• Tasks to perform
1) In the text on Franco-era interference in Spanish football, why did even a puppet Barça president complain to the Spanish College of Referees? Answer in one to three sentences.
2) Pick up the account of Franco-era interference in Spanish football after its final sentence and carry it forward.

• Document extract
# # # #

The Spanish referees were also got at in a regime of terror. Not only did they favour Real in any encounter with Barça, the 1940s, 50s, 60s and 70s were also littered with bizarre - and obviously biased - refereeing decisions in other matches involving Barça which cost them championships and Cups. The decisions were so appalling that eventually even a puppet Barça president had the temerity to complain to the Spanish College of Referees. He was ignored.

One of the most notorious incidents of Francoista interference occurred early on in the regime. In the second leg of the semi-final of Generalissimo's Cup in 1943 - Barça having won the first leg 3-0 - the Director of State Security came unannounced into the Barça dressing-room in Madrid and scared the living daylights out of them with veiled threats about their long-term personal safety. Barça promptly lost 11-1 to Real.

Real and the Franco-controlled Spanish Football Federation also played fast and loose with the signing of overseas players (then restricted to two per club) until Barça produced documentary evidence that a majority of the South American players with Spanish nationality actually had bogus passports. Of course, Barça had been denied this perk. The practice stopped when Barça threatened to reveal all.

# # # #

• Data under study
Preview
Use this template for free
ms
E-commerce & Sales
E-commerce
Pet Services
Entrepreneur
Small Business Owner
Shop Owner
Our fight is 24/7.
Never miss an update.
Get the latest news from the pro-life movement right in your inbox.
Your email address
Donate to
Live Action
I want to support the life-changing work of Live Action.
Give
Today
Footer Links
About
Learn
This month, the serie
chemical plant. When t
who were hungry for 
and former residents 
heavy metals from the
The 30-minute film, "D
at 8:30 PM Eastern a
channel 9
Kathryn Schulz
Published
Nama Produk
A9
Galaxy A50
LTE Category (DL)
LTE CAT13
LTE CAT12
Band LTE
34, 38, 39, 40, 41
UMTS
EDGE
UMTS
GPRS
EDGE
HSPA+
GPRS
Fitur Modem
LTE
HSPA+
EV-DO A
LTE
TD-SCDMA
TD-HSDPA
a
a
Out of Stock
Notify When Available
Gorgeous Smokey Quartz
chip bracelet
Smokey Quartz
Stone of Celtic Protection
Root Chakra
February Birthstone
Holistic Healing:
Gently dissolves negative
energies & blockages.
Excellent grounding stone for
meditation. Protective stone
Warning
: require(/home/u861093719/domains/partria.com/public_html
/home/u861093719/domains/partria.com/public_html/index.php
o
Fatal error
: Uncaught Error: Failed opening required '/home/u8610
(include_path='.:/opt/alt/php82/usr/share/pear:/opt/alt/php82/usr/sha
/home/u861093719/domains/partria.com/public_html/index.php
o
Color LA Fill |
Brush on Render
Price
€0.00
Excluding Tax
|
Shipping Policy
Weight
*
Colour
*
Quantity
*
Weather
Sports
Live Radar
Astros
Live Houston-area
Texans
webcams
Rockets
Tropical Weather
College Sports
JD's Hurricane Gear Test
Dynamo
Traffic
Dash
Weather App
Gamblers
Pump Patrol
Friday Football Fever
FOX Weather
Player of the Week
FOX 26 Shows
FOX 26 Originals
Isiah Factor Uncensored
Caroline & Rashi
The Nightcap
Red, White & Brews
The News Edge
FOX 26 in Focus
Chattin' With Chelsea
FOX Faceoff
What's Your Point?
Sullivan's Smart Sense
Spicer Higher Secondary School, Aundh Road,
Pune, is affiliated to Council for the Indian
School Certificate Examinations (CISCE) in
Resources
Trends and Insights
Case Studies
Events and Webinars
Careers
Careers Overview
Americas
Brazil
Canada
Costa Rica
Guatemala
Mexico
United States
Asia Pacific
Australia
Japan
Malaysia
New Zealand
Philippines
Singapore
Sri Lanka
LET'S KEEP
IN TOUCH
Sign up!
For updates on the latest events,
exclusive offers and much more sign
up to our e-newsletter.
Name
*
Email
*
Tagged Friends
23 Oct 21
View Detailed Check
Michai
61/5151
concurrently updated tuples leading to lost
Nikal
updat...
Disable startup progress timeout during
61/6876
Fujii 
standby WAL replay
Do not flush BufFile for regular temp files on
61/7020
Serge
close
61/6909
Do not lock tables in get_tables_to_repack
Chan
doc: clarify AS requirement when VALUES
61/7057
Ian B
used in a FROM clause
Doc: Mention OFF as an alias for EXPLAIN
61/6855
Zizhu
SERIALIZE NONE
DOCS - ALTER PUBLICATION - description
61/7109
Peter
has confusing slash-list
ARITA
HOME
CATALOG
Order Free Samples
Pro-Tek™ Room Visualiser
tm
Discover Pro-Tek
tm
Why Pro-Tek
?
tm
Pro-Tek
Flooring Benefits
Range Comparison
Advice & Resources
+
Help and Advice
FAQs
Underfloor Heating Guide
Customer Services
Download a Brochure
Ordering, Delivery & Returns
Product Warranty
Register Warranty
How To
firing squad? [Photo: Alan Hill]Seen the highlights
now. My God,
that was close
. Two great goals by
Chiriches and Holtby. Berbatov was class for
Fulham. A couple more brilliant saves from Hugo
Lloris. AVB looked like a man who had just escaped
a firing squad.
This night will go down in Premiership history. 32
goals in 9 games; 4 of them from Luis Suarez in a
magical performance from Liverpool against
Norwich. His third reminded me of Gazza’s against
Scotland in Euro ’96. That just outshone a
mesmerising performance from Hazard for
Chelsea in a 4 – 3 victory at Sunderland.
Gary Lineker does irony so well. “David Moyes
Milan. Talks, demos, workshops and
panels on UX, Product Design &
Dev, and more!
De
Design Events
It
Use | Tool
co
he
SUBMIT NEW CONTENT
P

# # # #

• Solved tasks
1) The refereeing decisions against Barça had become so appalling that he complained. Referees favored Real in matches against Barça and made biased calls in other Barça matches, which cost the club championships and Cups.

2)
Real's European successes were very useful to Franco. Snubbed by the United States and Western Europe because of his fascist dictatorship, Franco used the team as roving ambassadors to build diplomatic bridges to ease Spain's diplomatic and economic isolation. As one Franco Foreign Minister put it: "Real Madrid is the best embassy we ever had."

After Franco's death in November 1975, Barcelona - still worried about the repressive nature of the regime left behind - covertly organised a demonstration of Catalan nationalism a month later when they were playing Real in the Nou Camp. Seven hundred huge Catalan flags were smuggled into the stadium under the noses of the police. Just before kick-off, the stadium was awash with yellow and red.

It was the first public display of Catalan defiance since the dictator's death. And Barça's winning goal that day was scored in the last minute by Charly Rexach, today the Barça coach. This goes some way to explaining why he said, before these semi-final matches, that beating Real in the semis was more important than winning the European Cup itself. And why the Spanish called it: the Duel of the Century.

The English have a long association with the club going back to its inception in 1899 providing a host of coaches. In modern times Terry Venables and Bobby Robson coached them. Gary Lineker played for them. As did Scottish Steve Archibald and Welsh Mark Hughes. (They would be seen as English by the Catalans).

All of them had never experienced anything like being part of Barça, especially against Real. "It is the only fixture in the world which draws more than 100,000 fans twice a year," Robson said in 1997. "Throw into that equation all the history, the politicking and the media attention, and you're looking at a powder keg."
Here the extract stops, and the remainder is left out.